Single base-pair substitutions in exon-intron junctions of human genes: nature, distribution, and consequences for mRNA splicing

Although single base-pair substitutions in splice junctions constitute at least 10% of all mutations causing human inherited disease, the factors that determine their phenotypic consequences at the RNA level remain to be fully elucidated. Employing a neural network for splice-site recognition, we performed a meta-analysis of 478 disease-associated splicing mutations, in 38 different genes, for which detailed laboratory-based mRNA phenotype assessment had been performed. Inspection of the +/-50-bp DNA sequence context of the mutations revealed that exon skipping was the preferred phenotype when the immediate vicinity of the affected exon-intron junctions was devoid of alternative splice-sites. By contrast, in the presence of at least one such motif, cryptic splice-site utilization, became more prevalent. This association was, however, confined to donor splice-sites. Outside the obligate dinucleotide, the spatial distribution of pathological mutations was found to differ significantly from that of SNPs. Whereas disease-associated lesions clustered at positions -1 and +3 to +6 for donor sites and -3 for acceptor sites, SNPs were found to be almost evenly distributed over all sequence positions considered.

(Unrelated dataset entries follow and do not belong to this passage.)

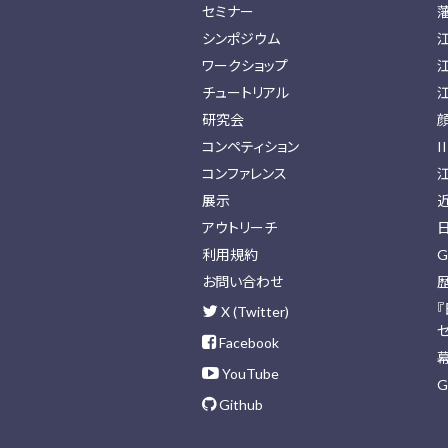
セミナー
シンポジウム
ワークショップ
チュートリアル
研究会
コンペティション
I
コンファレンス
展示
アウトリーチ
利用規約
G
お問い合わせ
X (Twitter)
Facebook
YouTube
G
Github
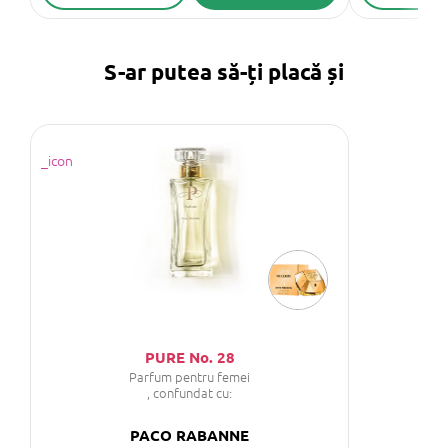
S-ar putea să-ți placă și
PURE No. 28
Parfum pentru femei
, confundat cu:
PACO RABANNE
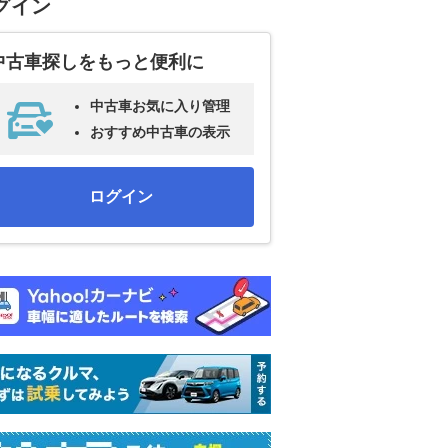
グイン
中古車探しをもっと便利に
中古車お気に入り管理
おすすめ中古車の表示
ログイン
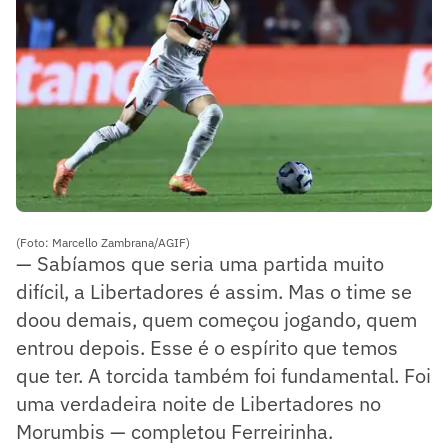
(Foto: Marcello Zambrana/AGIF)
— Sabíamos que seria uma partida muito
difícil, a Libertadores é assim. Mas o time se
doou demais, quem começou jogando, quem
entrou depois. Esse é o espírito que temos
que ter. A torcida também foi fundamental. Foi
uma verdadeira noite de Libertadores no
Morumbis — completou Ferreirinha.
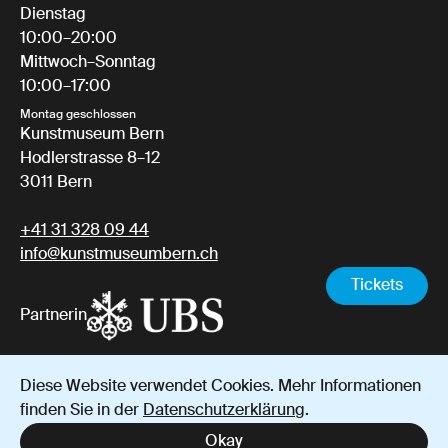
Dienstag
10:00–20:00
Mittwoch–Sonntag
10:00–17:00
Montag geschlossen
Kunstmuseum Bern
Hodlerstrasse 8–12
3011 Bern
+41 31 328 09 44
info@kunstmuseumbern.ch
Tickets
Partnerin
Diese Website verwendet Cookies. Mehr Informationen
Impressum
Datenschutz
AGB
finden Sie in der
Datenschutzerklärung
.
Instagram
YouTube
Facebook
Okay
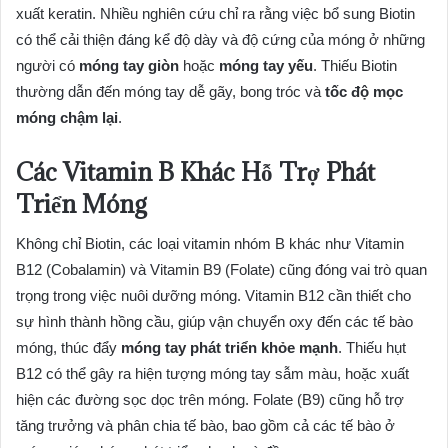
xuất keratin. Nhiều nghiên cứu chỉ ra rằng việc bổ sung Biotin
có thể cải thiện đáng kể độ dày và độ cứng của móng ở những
người có
móng tay giòn
hoặc
móng tay yếu
. Thiếu Biotin
thường dẫn đến móng tay dễ gãy, bong tróc và
tốc độ mọc
móng chậm lại
.
Các Vitamin B Khác Hỗ Trợ Phát
Triển Móng
Không chỉ Biotin, các loại vitamin nhóm B khác như Vitamin
B12 (Cobalamin) và Vitamin B9 (Folate) cũng đóng vai trò quan
trọng trong việc nuôi dưỡng móng. Vitamin B12 cần thiết cho
sự hình thành hồng cầu, giúp vận chuyển oxy đến các tế bào
móng, thúc đẩy
móng tay phát triển khỏe mạnh
. Thiếu hụt
B12 có thể gây ra hiện tượng móng tay sẫm màu, hoặc xuất
hiện các đường sọc dọc trên móng. Folate (B9) cũng hỗ trợ
tăng trưởng và phân chia tế bào, bao gồm cả các tế bào ở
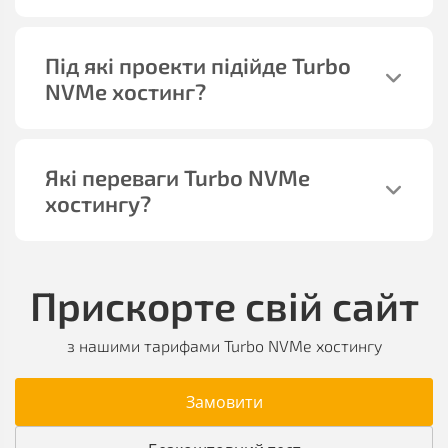
Під які проекти підійде Turbo
NVMe хостинг?
Які переваги Turbo NVMe
хостингу?
Прискорте свій сайт
з нашими тарифами Turbo NVMe хостингу
Замовити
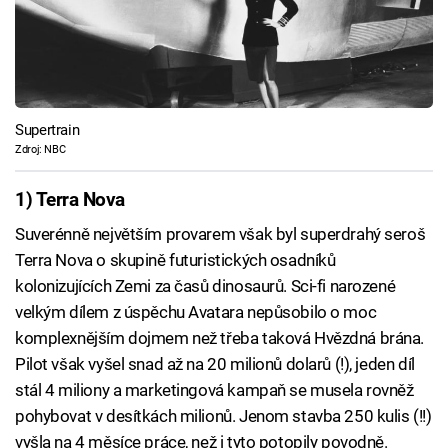
Supertrain
Zdroj: NBC
1) Terra Nova
Suverénně největším provarem však byl superdrahý seroš
Terra Nova o skupině futuristických osadníků
kolonizujících Zemi za časů dinosaurů. Sci-fi narozené
velkým dílem z úspěchu Avatara nepůsobilo o moc
komplexnějším dojmem než třeba taková Hvězdná brána.
Pilot však vyšel snad až na 20 milionů dolarů (!), jeden díl
stál 4 miliony a marketingová kampaň se musela rovněž
pohybovat v desítkách milionů. Jenom stavba 250 kulis (!!)
vyšla na 4 měsíce práce, než i tyto potopily povodně.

When all putative missense mutations in the vicinity of splice-sites were extracted from the Human Gene Mutation Database for the 38 studied genes, a significantly higher proportion of changes at donor sites (37/152; 24.3%) than at acceptor splice-sites (1/142; 0.7%) was found to reduce the neural network signal emitted by the respective splice-site. Based upon these findings, we estimate that some 1.6% of disease-causing missense substitutions in human genes are likely to affect the mRNA splicing phenotype. Taken together, our results are consistent with correct donor splice-site recognition being a key step in exon recognition.